NEW YORK -- How nice of No. 1 Duke and No. 9 North Carolina to get together last night at the Dean Dome and provide a warm-up act for the really big game of the week:
No. 3 Kansas at No. 2 Oklahoma State Saturday in Stillwater, Okla.
Yup, it's finally time to yield to the incessant breast-beating from the Plains States -- or is it Plain States? -- and admit the Big Eight has long since arrived, and made itself comfortable, among the elite of college hoops.

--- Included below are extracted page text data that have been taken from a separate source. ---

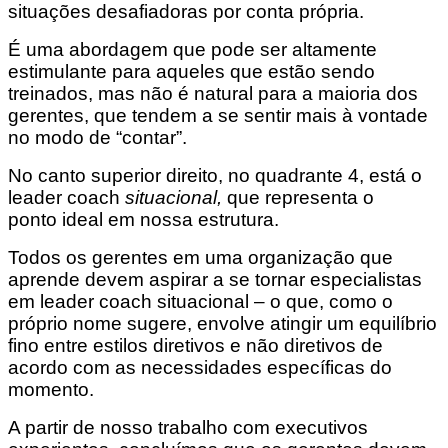
situações desafiadoras por conta própria.
É uma abordagem que pode ser altamente
estimulante para aqueles que estão sendo
treinados, mas não é natural para a maioria dos
gerentes, que tendem a se sentir mais à vontade
no modo de “contar”.
No canto superior direito, no quadrante 4, está o
leader coach
situacional,
que representa o
ponto ideal em nossa estrutura.
Todos os gerentes em uma organização que
aprende devem aspirar a se tornar especialistas
em leader coach situacional – o que, como o
próprio nome sugere, envolve atingir um equilíbrio
fino entre estilos diretivos e não diretivos de
acordo com as necessidades específicas do
momento.
A partir de nosso trabalho com executivos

"We're the best league in the country," said Oklahoma coach Billy Tubbs, who can point to the Big Eight's .882 (97-13) winning percentage in non-conference games, including a 21-5 record against 1991 NCAA Tournament teams.
The worse that Big Eight football gets, the better the basketball seems to become. (Stat of the Year: The Big East had two teams -- Miami and Syracuse -- among the top 11 in the final AP football poll. The Big Eight had none.) Still, most fans, following the myopic lead of CBS, remain obsessed with Big East, ACC and Big Ten basketball.
To overcome such discrimination, the Big Eight must either expand the size of its schools' television markets (improbable) or excel in postseason play (quite possible). Methodical Oklahoma State (20-0, 4-0) and up-tempo Kansas (17-1, 5-0) are the leading candidates to accomplish the latter.
"I think they're a lot better team than they were last year," Oklahoma State coach Eddie Sutton said of Kansas, referring to the squad that reached last year's NCAA championship game.
Adonis Jordan (13.4 points, 4.9 assists) and Northwestern transfer Rex Walters (16.0 points) form one of the nation's best backcourts and 6-6 Alonzo Jamison (11.2 points, 4.6 rebounds) is a solid two-way forward for the Jayhawks.
"He has the quickest hands and quickest feet I've ever seen for someone that size," said Kansas coach Roy Williams, whose team's only loss was to Louisville, 85-78, Jan. 11.
Then there's Oklahoma State, off to the best start in Big Eight history. "I think we've surprised everyone, even ourselves," Sutton said. "With all the great teams that we've seen in the Big Eight over the years, it's amazing to me we're the first to be 20-0."
Muscular forward Byron Houston, MVP of the preseason National Invitation Tournament, averages 21.0 points and 8.8 rebounds, and the trio of senior guards is led by steady point guard Sean Sutton, the coach's son. OSU holds opponents to 59.6 points per game.
More from the Big Eight: The best player for surprising Iowa State (16-4) has been junior guard Justus Thigpen (56.2 ppg), but the Cyclones have gotten contributions from a pair of freshmen with vastly different backgrounds.
Six-foot-nine Julius Michalik (13.8 points, 5.9 rebounds) is from Prague, Czechoslovakia. He chose Iowa State over UCLA. Why? "For sure, it wasn't the weather," he said.
Then there's 6-4 guard Fred Hoiberg, who is from Ames, where Iowa State is located. He averages 13.5 points. Fans call him The Mayor.
"They do love him here," coach Johnny Orr said.